[Transcribed page contents]
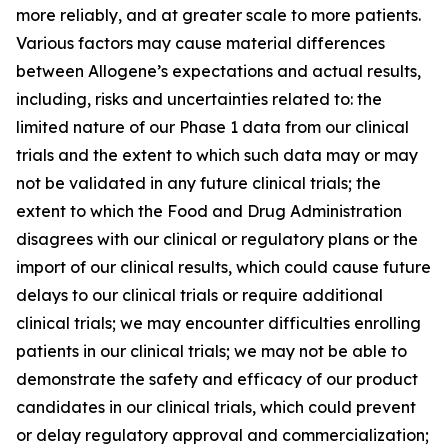
more reliably, and at greater scale to more patients.
Various factors may cause material differences
between Allogene’s expectations and actual results,
including, risks and uncertainties related to: the
limited nature of our Phase 1 data from our clinical
trials and the extent to which such data may or may
not be validated in any future clinical trials; the
extent to which the Food and Drug Administration
disagrees with our clinical or regulatory plans or the
import of our clinical results, which could cause future
delays to our clinical trials or require additional
clinical trials; we may encounter difficulties enrolling
patients in our clinical trials; we may not be able to
demonstrate the safety and efficacy of our product
candidates in our clinical trials, which could prevent
or delay regulatory approval and commercialization;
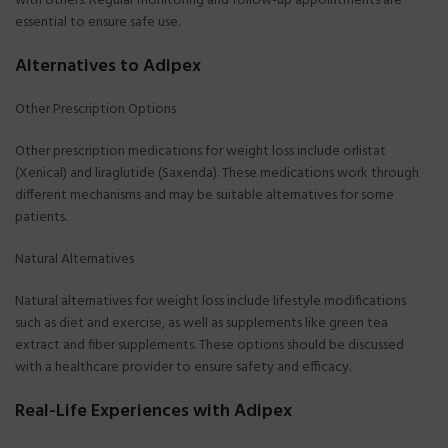
with others. Regular monitoring and follow-up appointments are
essential to ensure safe use.
Alternatives to Adipex
Other Prescription Options
Other prescription medications for weight loss include orlistat
(Xenical) and liraglutide (Saxenda). These medications work through
different mechanisms and may be suitable alternatives for some
patients.
Natural Alternatives
Natural alternatives for weight loss include lifestyle modifications
such as diet and exercise, as well as supplements like green tea
extract and fiber supplements. These options should be discussed
with a healthcare provider to ensure safety and efficacy.
Real-Life Experiences with Adipex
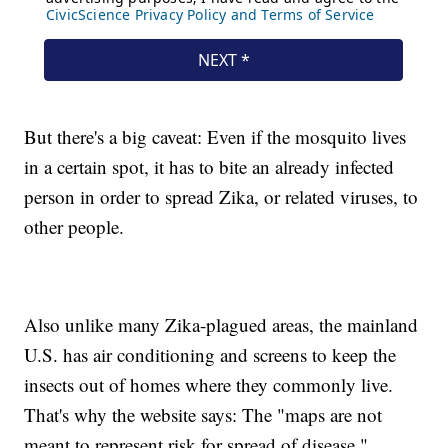
But there's a big caveat: Even if the mosquito lives
in a certain spot, it has to bite an already infected
person in order to spread Zika, or related viruses, to
other people.
Also unlike many Zika-plagued areas, the mainland
U.S. has air conditioning and screens to keep the
insects out of homes where they commonly live.
That's why the website says: The "maps are not
meant to represent risk for spread of disease."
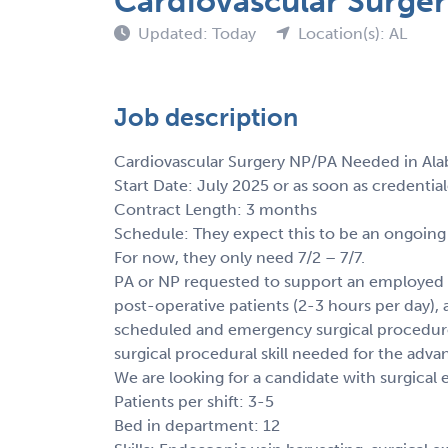
Cardiovascular Surge
Updated: Today
Location(s): AL
Job description
Cardiovascular Surgery NP/PA Needed in Al
Start Date: July 2025 or as soon as credentia
Contract Length: 3 months
Schedule: They expect this to be an ongoing
For now, they only need 7/2 – 7/7.
PA or NP requested to support an employed 
post-operative patients (2-3 hours per day), a
scheduled and emergency surgical procedures
surgical procedural skill needed for the advan
We are looking for a candidate with surgica
Patients per shift: 3-5
Bed in department: 12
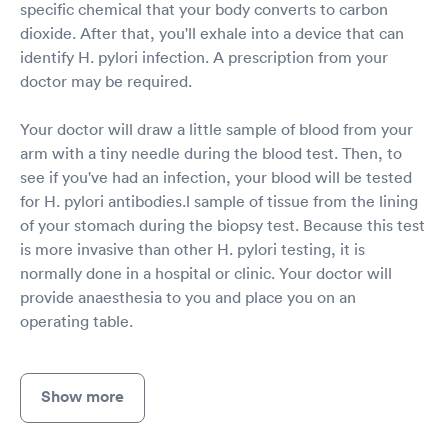
specific chemical that your body converts to carbon
dioxide. After that, you'll exhale into a device that can
identify H. pylori infection. A prescription from your
doctor may be required.
Your doctor will draw a little sample of blood from your
arm with a tiny needle during the blood test. Then, to
see if you've had an infection, your blood will be tested
for H. pylori antibodies.l sample of tissue from the lining
of your stomach during the biopsy test. Because this test
is more invasive than other H. pylori testing, it is
normally done in a hospital or clinic. Your doctor will
provide anaesthesia to you and place you on an
operating table.
Show more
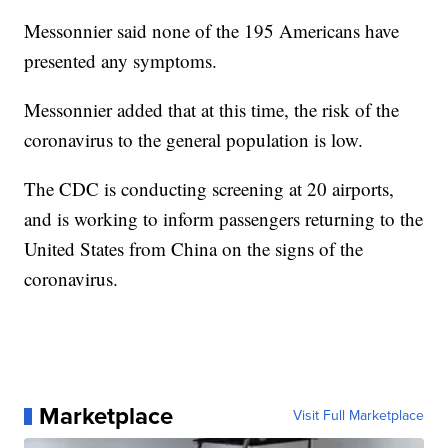
Messonnier said none of the 195 Americans have
presented any symptoms.
Messonnier added that at this time, the risk of the
coronavirus to the general population is low.
The CDC is conducting screening at 20 airports,
and is working to inform passengers returning to the
United States from China on the signs of the
coronavirus.
Marketplace
Visit Full Marketplace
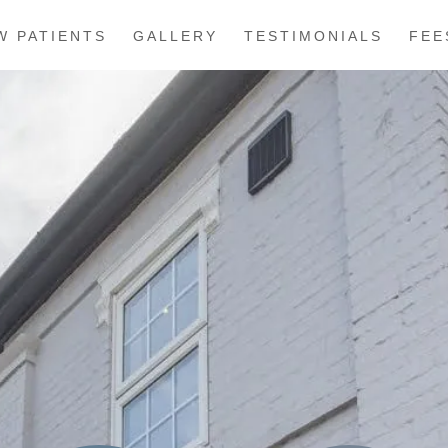
W PATIENTS
GALLERY
TESTIMONIALS
FEE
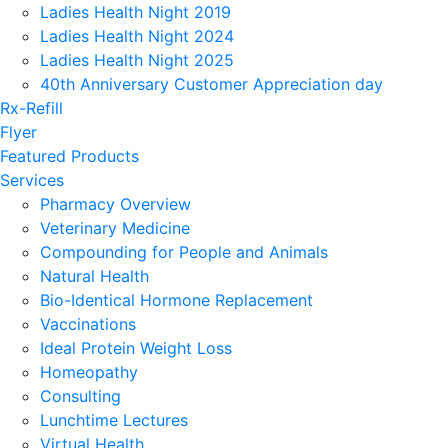
Ladies Health Night 2019
Ladies Health Night 2024
Ladies Health Night 2025
40th Anniversary Customer Appreciation day
Rx-Refill
Flyer
Featured Products
Services
Pharmacy Overview
Veterinary Medicine
Compounding for People and Animals
Natural Health
Bio-Identical Hormone Replacement
Vaccinations
Ideal Protein Weight Loss
Homeopathy
Consulting
Lunchtime Lectures
Virtual Health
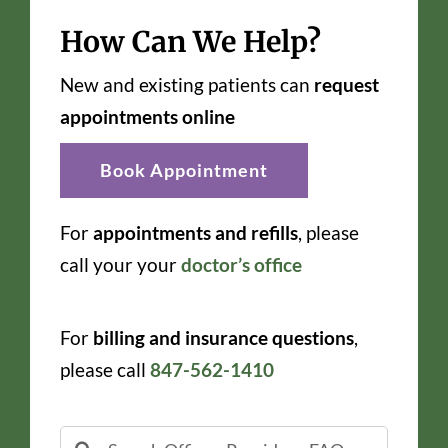
How Can We Help?
New and existing patients can
request
appointments online
Book Appointment
For
appointments and refills
, please
call your your
doctor’s office
For
billing and insurance questions
,
please call
847-562-1410
Search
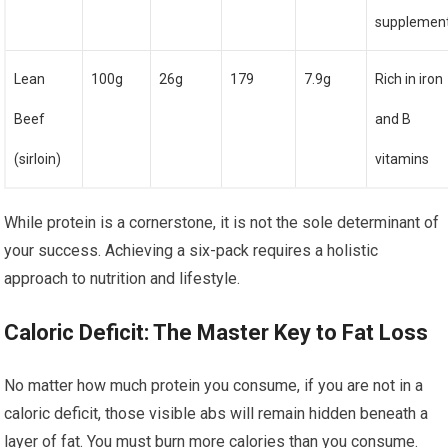
supplemen
Lean
100g
26g
179
7.9g
Rich in iron
Beef
and B
(sirloin)
vitamins
While protein is a cornerstone, it is not the sole determinant of
your success. Achieving a six-pack requires a holistic
approach to nutrition and lifestyle.
Caloric Deficit: The Master Key to Fat Loss
No matter how much protein you consume, if you are not in a
caloric deficit, those visible abs will remain hidden beneath a
layer of fat. You must burn more calories than you consume.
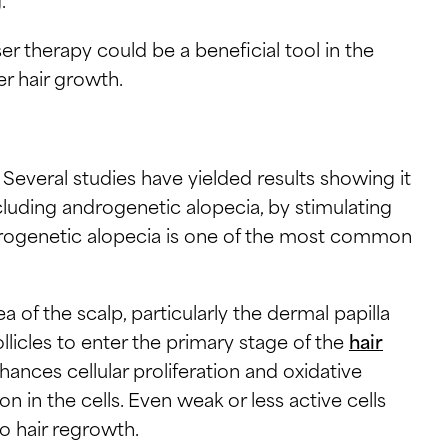
aser therapy could be a beneficial tool in the
ser hair growth.
 Several studies have yielded results showing it
ncluding androgenetic alopecia, by stimulating
drogenetic alopecia is one of the most common
a of the scalp, particularly the dermal papilla
llicles to enter the primary stage of the
hair
ances cellular proliferation and oxidative
 in the cells. Even weak or less active cells
o hair regrowth.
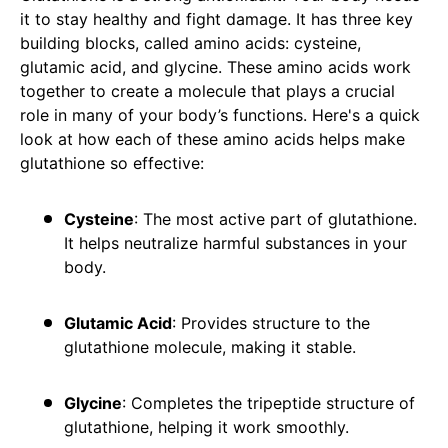
it to stay healthy and fight damage. It has three key
building blocks, called amino acids: cysteine,
glutamic acid, and glycine. These amino acids work
together to create a molecule that plays a crucial
role in many of your body’s functions. Here's a quick
look at how each of these amino acids helps make
glutathione so effective:
Cysteine
: The most active part of glutathione.
It helps neutralize harmful substances in your
body.
Glutamic Acid
: Provides structure to the
glutathione molecule, making it stable.
Glycine
: Completes the tripeptide structure of
glutathione, helping it work smoothly.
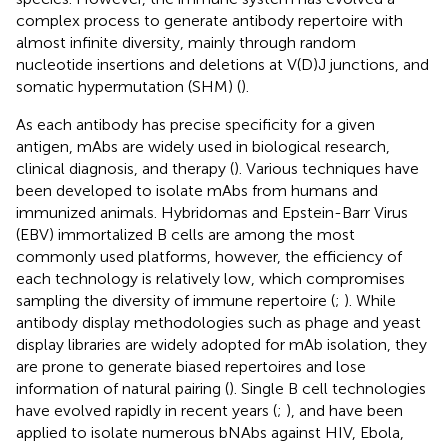
complex process to generate antibody repertoire with
almost infinite diversity, mainly through random
nucleotide insertions and deletions at V(D)J junctions, and
somatic hypermutation (SHM) (
).
As each antibody has precise specificity for a given
antigen, mAbs are widely used in biological research,
clinical diagnosis, and therapy (
). Various techniques have
been developed to isolate mAbs from humans and
immunized animals. Hybridomas and Epstein-Barr Virus
(EBV) immortalized B cells are among the most
commonly used platforms, however, the efficiency of
each technology is relatively low, which compromises
sampling the diversity of immune repertoire (
;
). While
antibody display methodologies such as phage and yeast
display libraries are widely adopted for mAb isolation, they
are prone to generate biased repertoires and lose
information of natural pairing (
). Single B cell technologies
have evolved rapidly in recent years (
;
), and have been
applied to isolate numerous bNAbs against HIV, Ebola,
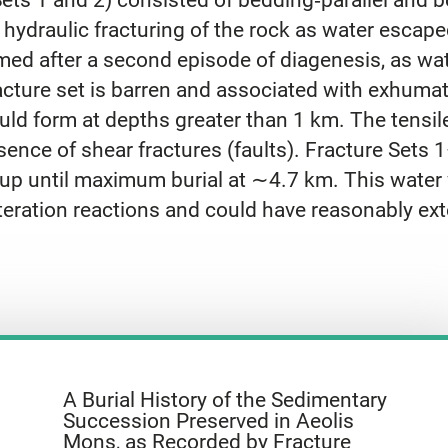
d hydraulic fracturing of the rock as water escap
ormed after a second episode of diagenesis, as w
cture set is barren and associated with exhumatio
ld form at depths greater than 1 km. The tensile
sence of shear fractures (faults). Fracture Sets
d up until maximum burial at ∼4.7 km. This water
lteration reactions and could have reasonably ex
A Burial History of the Sedimentary
Succession Preserved in Aeolis
Mons, as Recorded by Fracture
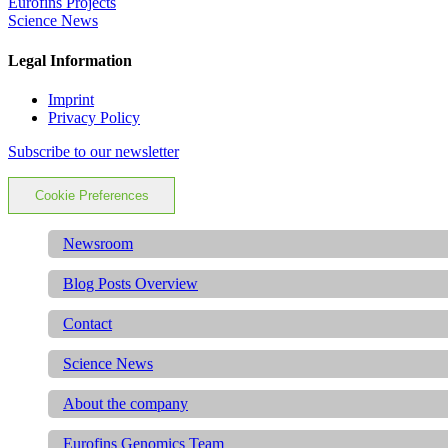
Eurofins Projects
Science News
Legal Information
Imprint
Privacy Policy
Subscribe to our newsletter
Cookie Preferences
Newsroom
Blog Posts Overview
Contact
Science News
About the company
Eurofins Genomics Team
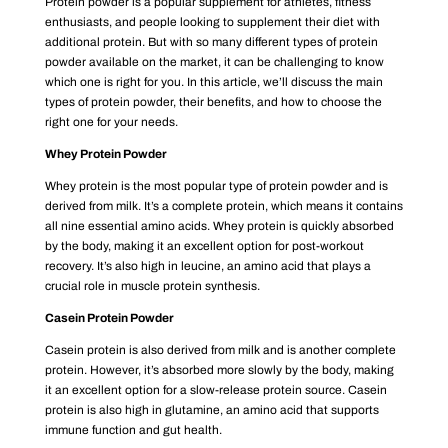
Protein powder is a popular supplement for athletes, fitness
enthusiasts, and people looking to supplement their diet with
additional protein. But with so many different types of protein
powder available on the market, it can be challenging to know
which one is right for you. In this article, we’ll discuss the main
types of protein powder, their benefits, and how to choose the
right one for your needs.
Whey Protein Powder
Whey protein is the most popular type of protein powder and is
derived from milk. It’s a complete protein, which means it contains
all nine essential amino acids. Whey protein is quickly absorbed
by the body, making it an excellent option for post-workout
recovery. It’s also high in leucine, an amino acid that plays a
crucial role in muscle protein synthesis.
Casein Protein Powder
Casein protein is also derived from milk and is another complete
protein. However, it’s absorbed more slowly by the body, making
it an excellent option for a slow-release protein source. Casein
protein is also high in glutamine, an amino acid that supports
immune function and gut health.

Task description: Could you return all lines from the records that include the word "While"?

Output below:
While protein is a cornerstone, it is not the sole determinant of
). While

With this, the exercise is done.